• _THE PROBLEM_: Extract every entry word for word. Skip the pictures.
══ SUPPLIED MATERIAL
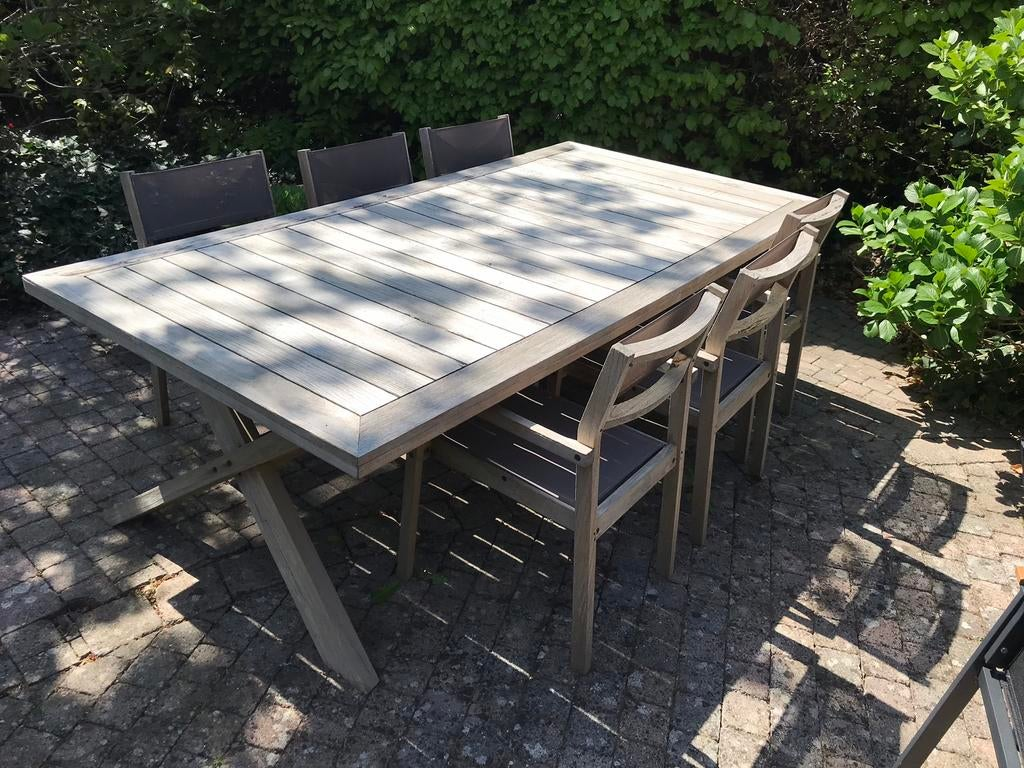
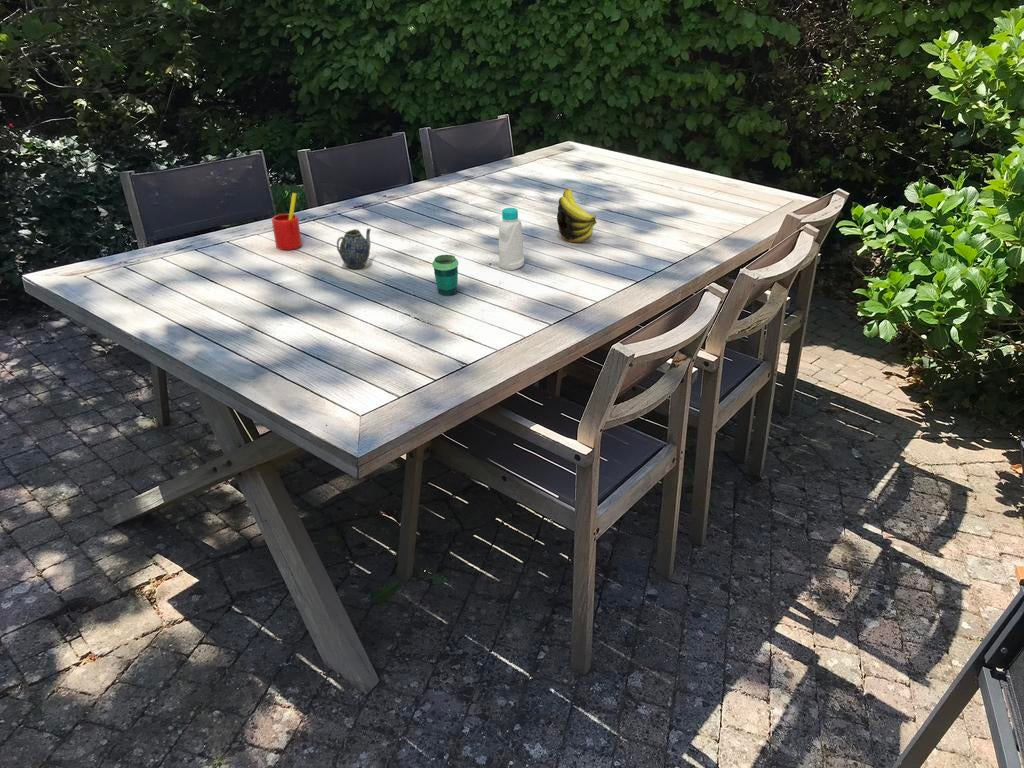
+ teapot [336,227,372,270]
+ cup [431,254,459,297]
+ straw [271,192,303,251]
+ bottle [498,207,525,271]
+ banana [556,188,598,243]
════
• _RESPONSE TO THE EXERCISE_:
+ teapot [336,227,372,270]
+ cup [431,254,459,297]
+ straw [271,192,303,251]
+ bottle [498,207,525,271]
+ banana [556,188,598,243]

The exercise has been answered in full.